WHAT IS REQUIRED = Given the material below, output exactly the lines from the line with "<source format=gbr>" to the line with "4,1,4,$2,$3,$4,$5,$6,$7,$8,$9,$2,$3,0*", both ends included, and no other lines.
------ MATERIAL PROVIDED
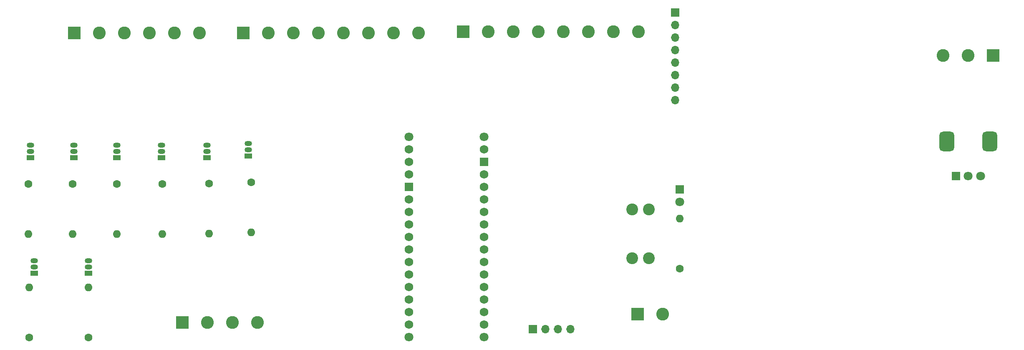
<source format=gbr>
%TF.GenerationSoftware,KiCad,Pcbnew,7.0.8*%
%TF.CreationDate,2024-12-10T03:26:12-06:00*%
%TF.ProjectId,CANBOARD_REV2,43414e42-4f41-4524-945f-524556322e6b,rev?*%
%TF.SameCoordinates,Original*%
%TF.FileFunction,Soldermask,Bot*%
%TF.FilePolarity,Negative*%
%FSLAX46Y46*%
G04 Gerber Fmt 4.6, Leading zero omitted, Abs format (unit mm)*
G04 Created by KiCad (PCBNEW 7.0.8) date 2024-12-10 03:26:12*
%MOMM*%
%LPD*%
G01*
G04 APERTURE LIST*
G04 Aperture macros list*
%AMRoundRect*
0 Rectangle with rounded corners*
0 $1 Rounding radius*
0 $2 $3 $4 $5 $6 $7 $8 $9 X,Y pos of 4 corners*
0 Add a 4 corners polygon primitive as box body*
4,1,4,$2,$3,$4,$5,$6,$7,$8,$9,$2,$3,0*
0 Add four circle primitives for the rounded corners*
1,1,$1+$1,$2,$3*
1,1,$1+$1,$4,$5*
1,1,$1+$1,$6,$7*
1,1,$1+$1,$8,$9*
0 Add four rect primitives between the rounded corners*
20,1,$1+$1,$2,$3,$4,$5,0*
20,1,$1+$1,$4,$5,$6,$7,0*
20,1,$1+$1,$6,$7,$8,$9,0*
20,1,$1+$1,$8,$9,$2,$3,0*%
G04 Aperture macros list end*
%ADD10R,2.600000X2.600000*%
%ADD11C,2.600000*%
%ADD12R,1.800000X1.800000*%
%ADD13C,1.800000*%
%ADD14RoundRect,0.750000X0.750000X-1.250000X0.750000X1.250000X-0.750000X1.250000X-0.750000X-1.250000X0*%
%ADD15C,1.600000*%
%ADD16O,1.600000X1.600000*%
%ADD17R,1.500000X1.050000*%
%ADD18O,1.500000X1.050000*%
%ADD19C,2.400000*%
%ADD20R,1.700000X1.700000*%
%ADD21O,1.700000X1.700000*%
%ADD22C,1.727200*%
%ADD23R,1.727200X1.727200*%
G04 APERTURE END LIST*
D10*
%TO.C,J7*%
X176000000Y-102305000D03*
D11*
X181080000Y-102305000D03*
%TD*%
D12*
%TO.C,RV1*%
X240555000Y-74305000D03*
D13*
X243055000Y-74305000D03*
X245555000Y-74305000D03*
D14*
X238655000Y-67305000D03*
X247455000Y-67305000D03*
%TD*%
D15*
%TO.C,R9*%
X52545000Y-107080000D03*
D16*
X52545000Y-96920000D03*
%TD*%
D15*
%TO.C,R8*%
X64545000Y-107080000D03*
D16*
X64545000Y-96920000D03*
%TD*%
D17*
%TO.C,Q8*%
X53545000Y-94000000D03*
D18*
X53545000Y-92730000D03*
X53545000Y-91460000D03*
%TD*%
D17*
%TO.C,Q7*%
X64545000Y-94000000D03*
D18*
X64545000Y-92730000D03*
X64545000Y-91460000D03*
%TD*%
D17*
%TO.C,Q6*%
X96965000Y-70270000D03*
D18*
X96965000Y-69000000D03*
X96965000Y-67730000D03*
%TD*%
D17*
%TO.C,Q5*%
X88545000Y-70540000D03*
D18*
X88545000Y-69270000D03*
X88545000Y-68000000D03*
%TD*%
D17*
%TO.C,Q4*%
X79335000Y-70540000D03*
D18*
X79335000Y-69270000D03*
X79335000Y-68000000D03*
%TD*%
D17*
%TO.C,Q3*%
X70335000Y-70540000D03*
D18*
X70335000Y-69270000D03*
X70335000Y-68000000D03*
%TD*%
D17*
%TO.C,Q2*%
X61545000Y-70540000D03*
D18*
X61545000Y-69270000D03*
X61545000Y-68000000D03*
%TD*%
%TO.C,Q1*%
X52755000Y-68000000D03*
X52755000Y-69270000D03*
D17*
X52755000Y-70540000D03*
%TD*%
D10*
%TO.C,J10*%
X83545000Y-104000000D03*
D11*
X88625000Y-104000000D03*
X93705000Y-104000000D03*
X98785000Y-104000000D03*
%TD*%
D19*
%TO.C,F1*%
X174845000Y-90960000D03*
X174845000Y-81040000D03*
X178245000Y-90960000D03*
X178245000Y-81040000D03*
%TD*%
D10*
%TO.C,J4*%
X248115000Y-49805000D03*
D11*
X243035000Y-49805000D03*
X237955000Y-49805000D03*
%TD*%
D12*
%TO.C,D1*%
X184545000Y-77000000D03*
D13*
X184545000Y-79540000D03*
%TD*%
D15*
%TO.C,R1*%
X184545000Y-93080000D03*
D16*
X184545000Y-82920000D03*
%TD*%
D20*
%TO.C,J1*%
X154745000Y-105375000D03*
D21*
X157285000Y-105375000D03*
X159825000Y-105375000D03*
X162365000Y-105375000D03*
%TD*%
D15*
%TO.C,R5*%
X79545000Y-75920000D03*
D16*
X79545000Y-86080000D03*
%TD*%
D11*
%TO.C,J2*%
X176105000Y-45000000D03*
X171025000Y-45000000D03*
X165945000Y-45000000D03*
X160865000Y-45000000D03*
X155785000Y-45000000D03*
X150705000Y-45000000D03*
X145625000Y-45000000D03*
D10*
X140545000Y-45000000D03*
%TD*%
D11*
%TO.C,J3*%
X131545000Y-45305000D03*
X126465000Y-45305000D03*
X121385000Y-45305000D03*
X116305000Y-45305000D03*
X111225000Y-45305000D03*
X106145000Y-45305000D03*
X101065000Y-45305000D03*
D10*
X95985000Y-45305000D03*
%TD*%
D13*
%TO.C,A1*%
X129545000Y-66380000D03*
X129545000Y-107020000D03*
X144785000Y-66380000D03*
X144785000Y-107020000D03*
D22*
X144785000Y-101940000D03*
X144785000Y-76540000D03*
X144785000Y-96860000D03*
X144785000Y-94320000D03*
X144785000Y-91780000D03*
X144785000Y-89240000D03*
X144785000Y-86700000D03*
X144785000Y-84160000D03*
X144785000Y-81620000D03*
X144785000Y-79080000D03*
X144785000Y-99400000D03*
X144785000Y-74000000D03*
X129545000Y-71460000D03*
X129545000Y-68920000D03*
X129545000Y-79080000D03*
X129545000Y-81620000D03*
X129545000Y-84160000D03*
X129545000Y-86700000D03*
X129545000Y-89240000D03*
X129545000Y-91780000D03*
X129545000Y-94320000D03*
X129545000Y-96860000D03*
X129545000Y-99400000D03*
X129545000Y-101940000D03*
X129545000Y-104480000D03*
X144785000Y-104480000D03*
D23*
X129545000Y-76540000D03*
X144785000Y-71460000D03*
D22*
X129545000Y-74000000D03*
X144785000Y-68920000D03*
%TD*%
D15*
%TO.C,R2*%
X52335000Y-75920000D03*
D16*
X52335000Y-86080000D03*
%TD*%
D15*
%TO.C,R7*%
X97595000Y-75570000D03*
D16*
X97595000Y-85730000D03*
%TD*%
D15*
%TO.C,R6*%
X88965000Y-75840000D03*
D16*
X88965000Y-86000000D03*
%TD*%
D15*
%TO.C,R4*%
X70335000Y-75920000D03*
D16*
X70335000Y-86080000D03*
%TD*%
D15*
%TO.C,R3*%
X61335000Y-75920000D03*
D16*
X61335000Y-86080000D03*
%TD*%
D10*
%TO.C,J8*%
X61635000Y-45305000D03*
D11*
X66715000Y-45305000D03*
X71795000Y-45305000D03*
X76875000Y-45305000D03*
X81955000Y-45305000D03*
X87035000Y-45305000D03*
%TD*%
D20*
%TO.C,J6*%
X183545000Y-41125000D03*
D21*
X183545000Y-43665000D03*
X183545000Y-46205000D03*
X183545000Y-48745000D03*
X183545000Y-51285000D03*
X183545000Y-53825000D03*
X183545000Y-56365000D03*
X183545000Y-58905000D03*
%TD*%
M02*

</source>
------------
------ MATERIAL PROVIDED
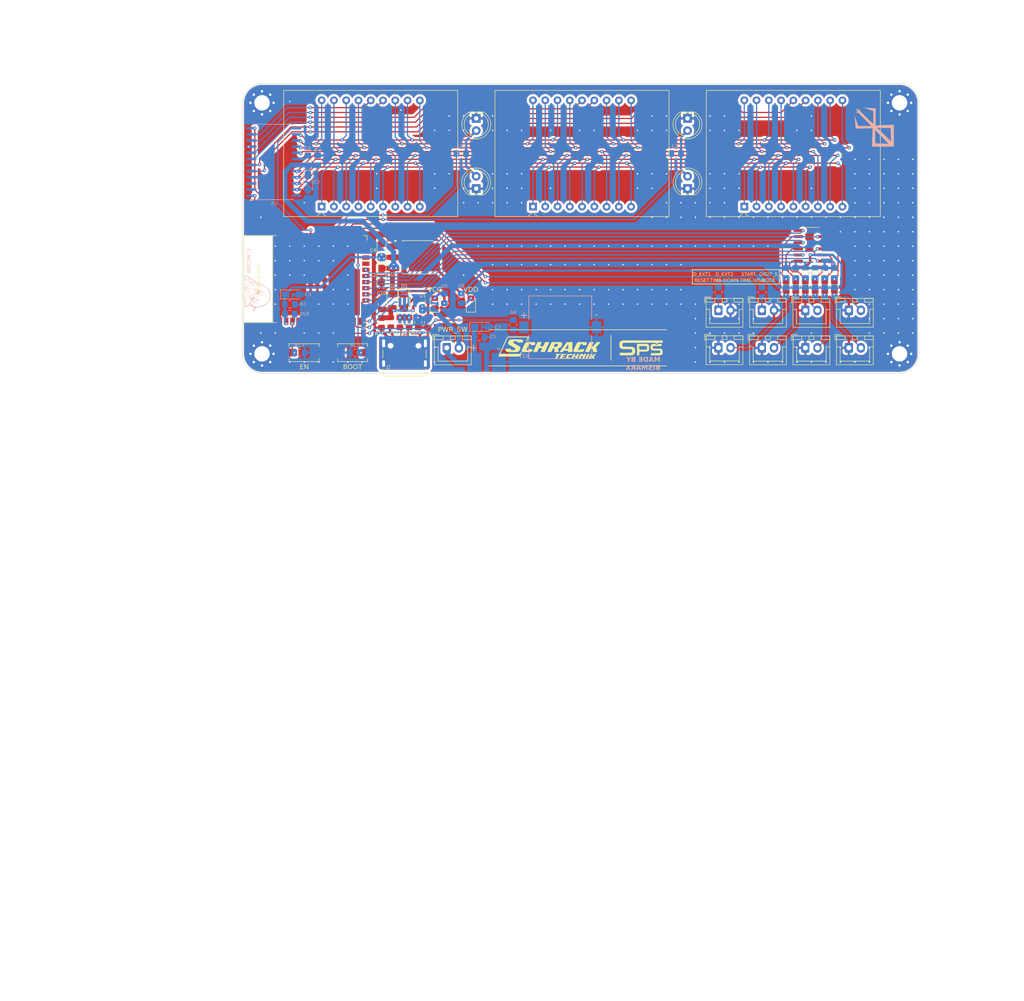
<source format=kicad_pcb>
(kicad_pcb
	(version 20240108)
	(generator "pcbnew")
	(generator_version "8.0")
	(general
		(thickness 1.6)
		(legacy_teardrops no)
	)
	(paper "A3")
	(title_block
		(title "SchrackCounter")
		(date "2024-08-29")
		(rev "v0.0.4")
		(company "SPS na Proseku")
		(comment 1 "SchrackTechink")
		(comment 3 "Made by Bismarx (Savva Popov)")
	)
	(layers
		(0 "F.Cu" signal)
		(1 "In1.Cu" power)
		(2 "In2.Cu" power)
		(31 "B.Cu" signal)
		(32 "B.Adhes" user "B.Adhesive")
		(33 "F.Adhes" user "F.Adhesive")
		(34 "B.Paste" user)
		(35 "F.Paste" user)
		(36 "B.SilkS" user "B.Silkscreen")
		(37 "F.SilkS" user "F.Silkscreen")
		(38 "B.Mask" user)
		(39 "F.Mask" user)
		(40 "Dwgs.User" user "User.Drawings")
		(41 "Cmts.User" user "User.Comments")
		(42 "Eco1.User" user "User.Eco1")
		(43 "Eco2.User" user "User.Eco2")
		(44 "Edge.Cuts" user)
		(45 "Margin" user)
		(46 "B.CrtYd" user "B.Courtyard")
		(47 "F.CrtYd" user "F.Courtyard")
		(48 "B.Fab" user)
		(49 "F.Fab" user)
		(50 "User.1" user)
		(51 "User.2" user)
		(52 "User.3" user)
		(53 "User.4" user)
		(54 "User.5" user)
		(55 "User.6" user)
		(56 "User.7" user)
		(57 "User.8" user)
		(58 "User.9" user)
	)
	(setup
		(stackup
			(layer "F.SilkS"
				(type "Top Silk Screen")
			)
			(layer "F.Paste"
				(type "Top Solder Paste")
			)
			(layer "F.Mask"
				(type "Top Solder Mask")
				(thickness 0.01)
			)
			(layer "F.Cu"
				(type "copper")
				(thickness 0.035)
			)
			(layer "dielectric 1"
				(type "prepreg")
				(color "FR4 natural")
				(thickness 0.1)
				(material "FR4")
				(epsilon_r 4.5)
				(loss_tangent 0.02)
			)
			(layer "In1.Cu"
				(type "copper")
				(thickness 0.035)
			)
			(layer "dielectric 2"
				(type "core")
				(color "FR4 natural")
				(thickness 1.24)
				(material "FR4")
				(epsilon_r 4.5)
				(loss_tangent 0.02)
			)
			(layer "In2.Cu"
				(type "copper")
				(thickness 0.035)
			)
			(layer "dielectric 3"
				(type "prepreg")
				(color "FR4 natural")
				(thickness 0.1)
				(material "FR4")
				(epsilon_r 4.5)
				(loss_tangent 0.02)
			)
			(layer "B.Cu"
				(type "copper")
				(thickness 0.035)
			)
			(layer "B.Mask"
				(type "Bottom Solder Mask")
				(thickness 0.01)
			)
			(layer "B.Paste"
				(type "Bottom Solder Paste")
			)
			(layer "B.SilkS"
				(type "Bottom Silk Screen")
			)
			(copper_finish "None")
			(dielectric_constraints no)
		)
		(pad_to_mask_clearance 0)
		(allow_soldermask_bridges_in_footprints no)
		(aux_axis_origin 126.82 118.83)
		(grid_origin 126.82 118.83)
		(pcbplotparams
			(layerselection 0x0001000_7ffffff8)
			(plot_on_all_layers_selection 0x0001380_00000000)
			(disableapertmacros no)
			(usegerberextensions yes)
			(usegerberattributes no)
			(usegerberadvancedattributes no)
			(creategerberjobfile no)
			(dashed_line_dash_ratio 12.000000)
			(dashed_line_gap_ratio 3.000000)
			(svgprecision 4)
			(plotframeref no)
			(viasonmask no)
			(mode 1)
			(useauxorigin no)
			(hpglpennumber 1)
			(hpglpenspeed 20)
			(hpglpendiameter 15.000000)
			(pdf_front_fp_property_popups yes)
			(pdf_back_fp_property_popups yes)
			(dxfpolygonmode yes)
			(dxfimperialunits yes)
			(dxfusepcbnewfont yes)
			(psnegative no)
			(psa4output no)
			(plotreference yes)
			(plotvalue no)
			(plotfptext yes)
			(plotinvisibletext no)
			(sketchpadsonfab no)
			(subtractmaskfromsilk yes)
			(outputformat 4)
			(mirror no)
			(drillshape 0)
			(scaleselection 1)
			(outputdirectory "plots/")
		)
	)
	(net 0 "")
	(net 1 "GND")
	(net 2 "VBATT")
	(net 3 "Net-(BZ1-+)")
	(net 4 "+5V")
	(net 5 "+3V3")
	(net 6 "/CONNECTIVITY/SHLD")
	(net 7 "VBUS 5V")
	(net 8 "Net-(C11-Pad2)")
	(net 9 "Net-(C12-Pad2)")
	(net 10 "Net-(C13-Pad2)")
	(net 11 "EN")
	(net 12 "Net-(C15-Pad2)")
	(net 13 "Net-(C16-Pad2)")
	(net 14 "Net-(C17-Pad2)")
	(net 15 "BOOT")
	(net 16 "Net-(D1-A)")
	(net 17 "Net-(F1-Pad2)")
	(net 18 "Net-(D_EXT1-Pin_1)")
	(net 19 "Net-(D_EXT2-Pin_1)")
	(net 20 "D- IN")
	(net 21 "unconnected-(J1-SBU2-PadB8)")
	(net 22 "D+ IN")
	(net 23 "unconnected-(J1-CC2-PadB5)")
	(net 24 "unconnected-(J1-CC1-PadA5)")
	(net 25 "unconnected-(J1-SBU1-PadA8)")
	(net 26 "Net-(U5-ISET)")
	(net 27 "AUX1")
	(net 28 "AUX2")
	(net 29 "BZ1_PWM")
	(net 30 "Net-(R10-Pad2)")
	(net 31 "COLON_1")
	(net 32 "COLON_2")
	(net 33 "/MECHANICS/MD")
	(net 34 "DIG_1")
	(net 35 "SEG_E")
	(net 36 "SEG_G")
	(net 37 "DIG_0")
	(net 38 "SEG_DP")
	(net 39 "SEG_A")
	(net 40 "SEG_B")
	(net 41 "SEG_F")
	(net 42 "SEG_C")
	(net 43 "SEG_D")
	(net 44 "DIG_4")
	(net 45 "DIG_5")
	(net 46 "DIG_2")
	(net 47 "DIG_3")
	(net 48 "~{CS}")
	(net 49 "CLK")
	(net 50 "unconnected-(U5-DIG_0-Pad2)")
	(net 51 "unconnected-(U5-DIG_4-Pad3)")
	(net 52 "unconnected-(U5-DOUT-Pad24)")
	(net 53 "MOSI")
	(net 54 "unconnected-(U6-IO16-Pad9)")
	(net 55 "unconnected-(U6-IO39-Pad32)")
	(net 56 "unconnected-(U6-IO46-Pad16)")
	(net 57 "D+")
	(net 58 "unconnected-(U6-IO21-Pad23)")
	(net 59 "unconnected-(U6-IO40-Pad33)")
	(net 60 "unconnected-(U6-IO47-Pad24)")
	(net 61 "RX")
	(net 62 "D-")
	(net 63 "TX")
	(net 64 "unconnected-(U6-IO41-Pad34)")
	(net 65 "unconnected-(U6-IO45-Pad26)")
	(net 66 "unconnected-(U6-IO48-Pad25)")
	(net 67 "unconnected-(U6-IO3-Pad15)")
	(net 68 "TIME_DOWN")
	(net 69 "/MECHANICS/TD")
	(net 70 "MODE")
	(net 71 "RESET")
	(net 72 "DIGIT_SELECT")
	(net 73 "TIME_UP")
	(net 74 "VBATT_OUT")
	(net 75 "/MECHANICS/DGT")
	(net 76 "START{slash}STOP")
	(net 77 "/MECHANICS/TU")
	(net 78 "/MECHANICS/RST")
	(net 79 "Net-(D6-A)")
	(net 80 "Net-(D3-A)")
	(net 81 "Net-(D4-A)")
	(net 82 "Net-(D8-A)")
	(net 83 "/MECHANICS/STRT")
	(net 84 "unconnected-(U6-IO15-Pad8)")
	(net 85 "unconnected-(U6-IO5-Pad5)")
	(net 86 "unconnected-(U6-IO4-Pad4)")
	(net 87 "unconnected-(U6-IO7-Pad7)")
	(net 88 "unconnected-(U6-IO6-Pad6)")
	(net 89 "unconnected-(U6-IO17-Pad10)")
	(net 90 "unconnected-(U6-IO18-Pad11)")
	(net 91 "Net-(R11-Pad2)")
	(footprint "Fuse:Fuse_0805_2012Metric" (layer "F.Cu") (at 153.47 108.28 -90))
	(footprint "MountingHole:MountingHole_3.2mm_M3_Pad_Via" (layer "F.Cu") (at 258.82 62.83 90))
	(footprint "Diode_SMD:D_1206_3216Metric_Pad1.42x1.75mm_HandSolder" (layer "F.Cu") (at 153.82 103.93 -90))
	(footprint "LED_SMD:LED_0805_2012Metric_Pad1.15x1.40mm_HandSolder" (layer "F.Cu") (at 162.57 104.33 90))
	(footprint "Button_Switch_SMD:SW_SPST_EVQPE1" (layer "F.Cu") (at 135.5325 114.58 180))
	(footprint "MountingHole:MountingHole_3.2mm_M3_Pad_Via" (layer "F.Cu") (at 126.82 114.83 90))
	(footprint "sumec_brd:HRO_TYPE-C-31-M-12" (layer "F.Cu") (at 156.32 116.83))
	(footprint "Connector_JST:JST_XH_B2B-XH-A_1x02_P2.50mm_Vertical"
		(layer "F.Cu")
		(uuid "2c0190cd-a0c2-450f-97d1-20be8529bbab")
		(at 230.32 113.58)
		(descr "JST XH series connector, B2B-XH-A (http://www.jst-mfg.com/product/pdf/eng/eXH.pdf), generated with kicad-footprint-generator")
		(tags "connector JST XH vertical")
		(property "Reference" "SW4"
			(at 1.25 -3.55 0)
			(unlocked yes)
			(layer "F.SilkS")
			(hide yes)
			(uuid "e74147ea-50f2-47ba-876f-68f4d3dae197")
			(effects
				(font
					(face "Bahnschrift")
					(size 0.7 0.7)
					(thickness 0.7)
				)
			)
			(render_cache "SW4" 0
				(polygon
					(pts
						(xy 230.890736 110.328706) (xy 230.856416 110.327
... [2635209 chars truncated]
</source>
------------
RESPONSE TO THE TASK =
<source format=gbr>
%TF.GenerationSoftware,KiCad,Pcbnew,7.0.8*%
%TF.CreationDate,2024-12-10T03:26:12-06:00*%
%TF.ProjectId,CANBOARD_REV2,43414e42-4f41-4524-945f-524556322e6b,rev?*%
%TF.SameCoordinates,Original*%
%TF.FileFunction,Soldermask,Bot*%
%TF.FilePolarity,Negative*%
%FSLAX46Y46*%
G04 Gerber Fmt 4.6, Leading zero omitted, Abs format (unit mm)*
G04 Created by KiCad (PCBNEW 7.0.8) date 2024-12-10 03:26:12*
%MOMM*%
%LPD*%
G01*
G04 APERTURE LIST*
G04 Aperture macros list*
%AMRoundRect*
0 Rectangle with rounded corners*
0 $1 Rounding radius*
0 $2 $3 $4 $5 $6 $7 $8 $9 X,Y pos of 4 corners*
0 Add a 4 corners polygon primitive as box body*
4,1,4,$2,$3,$4,$5,$6,$7,$8,$9,$2,$3,0*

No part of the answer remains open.